I built out a little “Intrinsic” Sass component that draws intrinsic ratio box to match your image’s aspect ratio.

// intrinsic.scss ------------------------
// An Intrinsic Ratio Component
// ---------------------------------------

.intrinsic {

  // Make sure <picture> wrapper is set to block
  // Max-width is governed by parentNode
  display: block;

  // Intrinsic Ratio Box
  position: relative;
  height: 0;
  width: 100%;
  padding-top: 100%; // Default to square

  // Custom Styling
  background: #f0f0f0;

  // Add as many ratios as you'd like...
  &.intrinsic--square {
    padding-top: 100%;
  }

  &.intrinsic--4x3 {
    padding-top: 75%;
  }

  &.intrinsic--16x9 {
    padding-top: 56.25%;
  }

  // Force the item to fill the intrinsic box
  .intrinsic-item {
    position: absolute;
    top: 0;
    left: 0;
    width: 100%;
    height: 100%;
  }
}

It could be used for video embeds as well. It doesn’t cover the use case that your responsive images change aspect ratio, you’d need a custom modifier class for something like that.

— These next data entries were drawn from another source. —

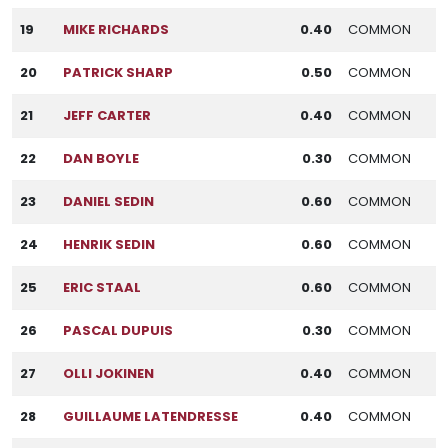
19
MIKE RICHARDS
0.40
COMMON
20
PATRICK SHARP
0.50
COMMON
21
JEFF CARTER
0.40
COMMON
22
DAN BOYLE
0.30
COMMON
23
DANIEL SEDIN
0.60
COMMON
24
HENRIK SEDIN
0.60
COMMON
25
ERIC STAAL
0.60
COMMON
26
PASCAL DUPUIS
0.30
COMMON
27
OLLI JOKINEN
0.40
COMMON
28
GUILLAUME LATENDRESSE
0.40
COMMON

Here’s an example of it working inside a rudimentary Media component. You’ll probably want to View it full on CodePen and throttle your connection.

See the Pen Intrinsic Ratio Image Placeholders with the Picture Element by Dave Rupert (@davatron5000) on CodePen.

So far I like it. Users might see that grey box, but the document doesn’t hurk-jerk and I’m not lying about content image sources. Web Inspector’s “Enable Paint flashing” seems to confirm with way less green flashing.

Paired that with Progressive JPEGs I get a (not-so) lazy-loading effect that has way less technical overhead, in my humble opinion. If you find this helpful or you already wrote a blog post about this, let me know!